Consumer debt is increasing nationwide, affecting individuals in all types of economic and sociographic groups. However, millennials seem to be the generation hit the hardest. In fact, millennials living in certain U.S. cities are hurting the most when it comes to their debt, according to a recent study from LendingTree.
LendingTree found that individuals in the millennial generation, born between the years 1981 and 1996, carried large amounts of auto debt, as well as student loan debt. These two categories made up the biggest portion of non-mortgage debt carried by millennial consumers.
Of 44 million borrowers, the total amount of auto loan and student loan debt is an estimated $1.6 trillion. A recent report from the New York Fed also found that millennial consumers had the worst delinquency rates when it came to student loan debt and auto loan debt.
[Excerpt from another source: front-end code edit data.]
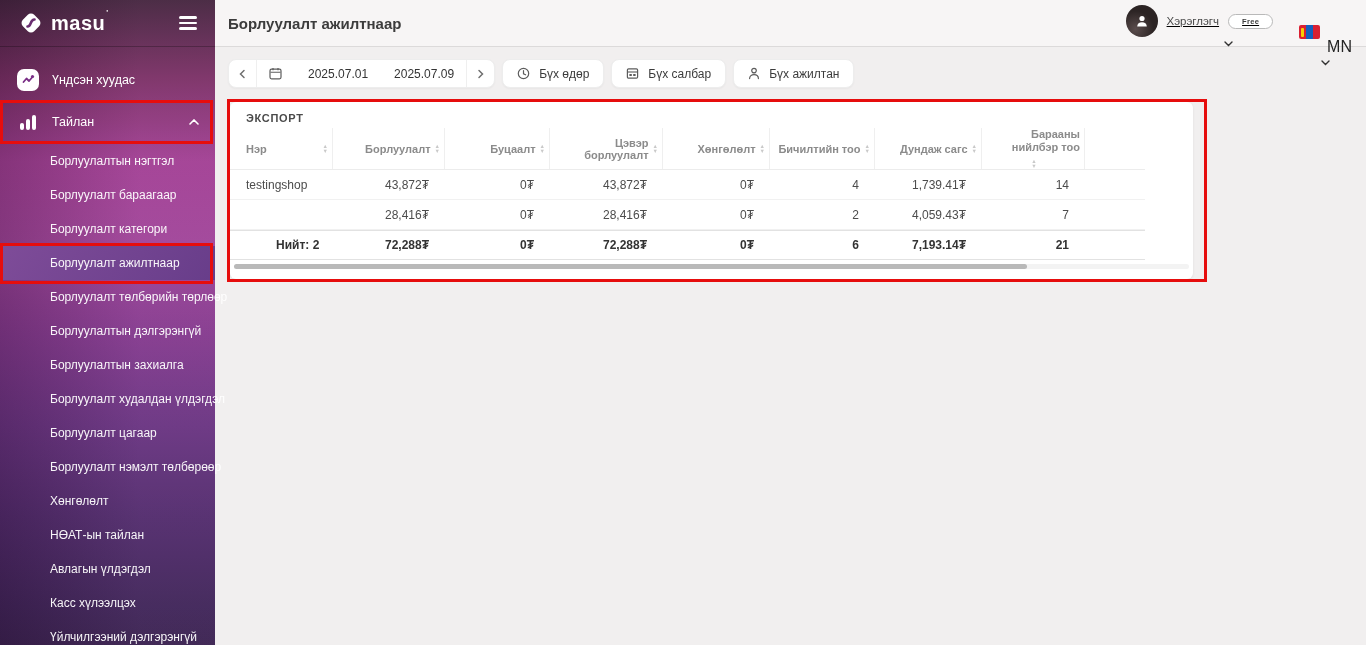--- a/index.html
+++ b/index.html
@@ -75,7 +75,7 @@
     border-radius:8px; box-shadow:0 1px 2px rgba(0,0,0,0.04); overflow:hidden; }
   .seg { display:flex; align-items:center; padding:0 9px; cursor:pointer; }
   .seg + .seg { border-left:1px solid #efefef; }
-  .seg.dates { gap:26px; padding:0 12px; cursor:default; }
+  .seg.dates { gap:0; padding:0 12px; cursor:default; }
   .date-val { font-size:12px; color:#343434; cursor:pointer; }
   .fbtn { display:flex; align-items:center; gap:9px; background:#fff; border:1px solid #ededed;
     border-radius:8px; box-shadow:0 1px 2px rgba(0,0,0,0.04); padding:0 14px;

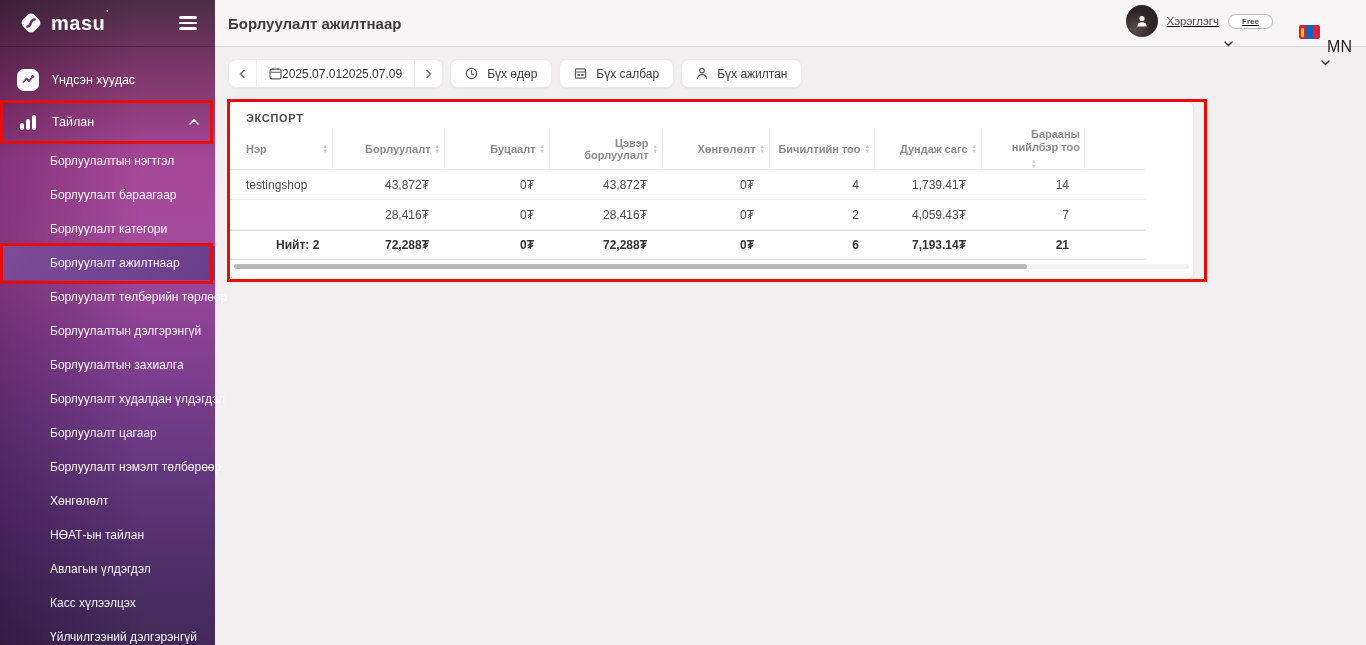--- a/index.html
+++ b/index.html
@@ -82,7 +82,7 @@
     font-size:12px; color:#3c3c3c; cursor:pointer; }
 
   
-  .table-wrap { position:absolute; left:15px; top:55px; width:963px; height:177px; }
+  .table-wrap { position:absolute; left:15px; top:55px; width:856px; height:177px; }
   .table-outline { inset:-3px -14px -3px -3px; }
   .table-card { width:100%; height:100%; background:#fff; border-radius:6px;
     box-shadow:0 1px 3px rgba(0,0,0,0.07); overflow:hidden; }

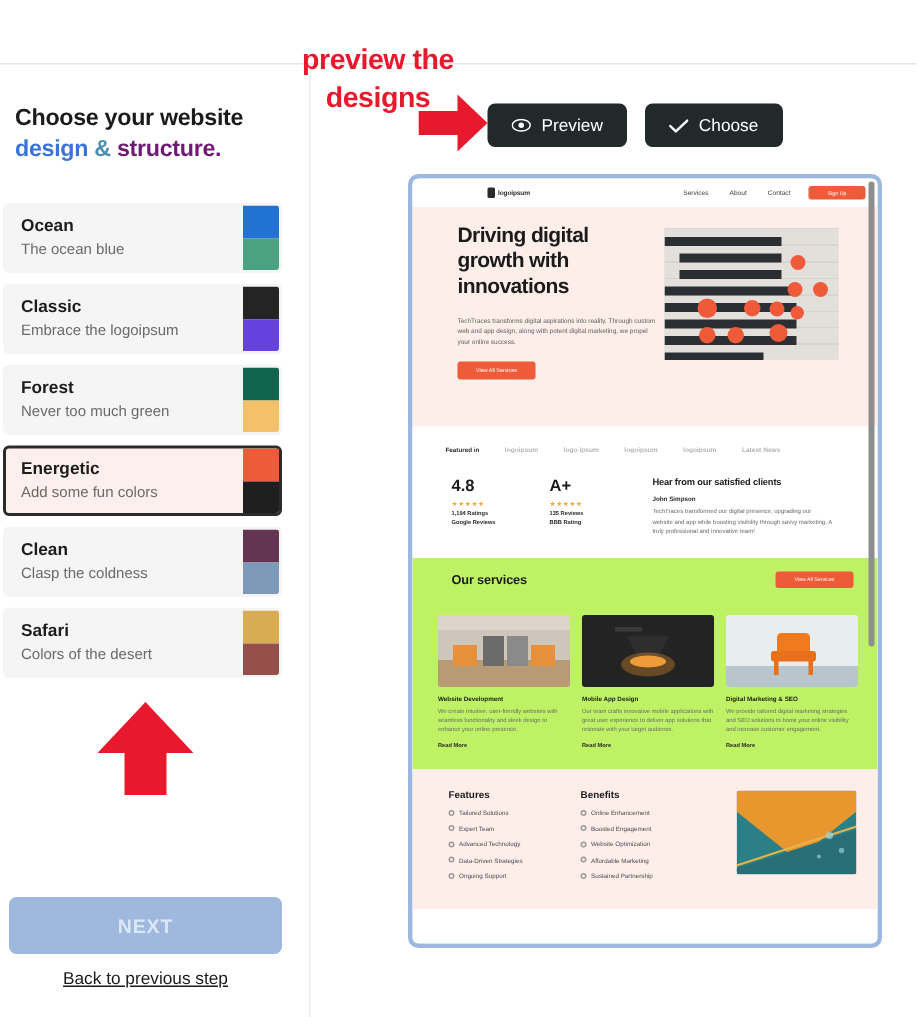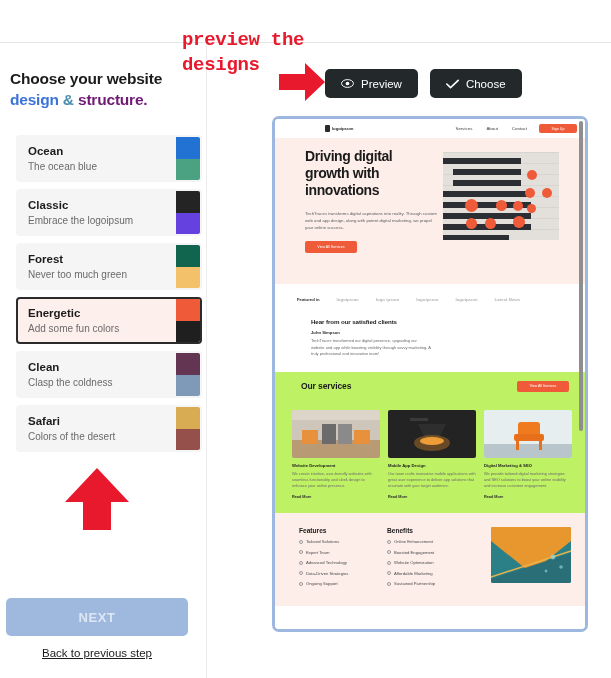--- a/index.html
+++ b/index.html
@@ -59,7 +59,7 @@
 
   
   .anno { position: absolute; color: #e8192c; font-weight: bold; font-size: 19px; line-height: 25px; letter-spacing: -0.3px; }
-  .anno-preview { left: 182px; top: 28px; width: 140px; text-align: left; font-family: Liberation Mono, monospace; }
+  .anno-preview { left: 182px; top: 28px; width: 140px; text-align: center; }
   .anno-choose { left: 12px; top: 533px; width: 172px; text-align: center; font-size: 19px; line-height: 28px; }
   .arrow-right { position: absolute; left: 279px; top: 63px; }
   .arrow-up { position: absolute; left: 65px; top: 468px; }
The top seven cities where millennials struggled the most with rapidly growing debt, included the following metropolitan areas:
- Worcester, Massachusetts;
- Bridgeport, Connecticut;
- Des Moines, Idaho;
- Memphis, Tennessee;
- Stockton, California;
- Deltona, Florida;
- Columbia, South Carolina;
Younger consumers in Worcester, Massachusetts, were reported as incurring the most debt. According to LendingTree, the average non-mortgage debt among millennial consumers in Worcester increased by 29%, the largest portion of this debt being credit cards. In fact, consumers in the northeastern part of the country reported the largest increase in debt. Of the top five locations with the largest amount of debt increases, three of them were on the east coast.
Millennials in the southern regions of the country saw the largest increases in credit card debt. Two Florida cities, Deltona and Palm Bay, reported the highest increase in average credit card debt. Millennial credit card debt increased by 42 percent between 2018 and 2019 in Deltona while Palm Bay millennials increased their credit card debt by 40 percent.
Several factors contribute to why these areas are hit harder than others when it comes to accumulating debt, including the cost of living, median incomes and monthly cash flow. This large amount of debt is preventing millennial consumers from making other major life steps, including purchasing a new home.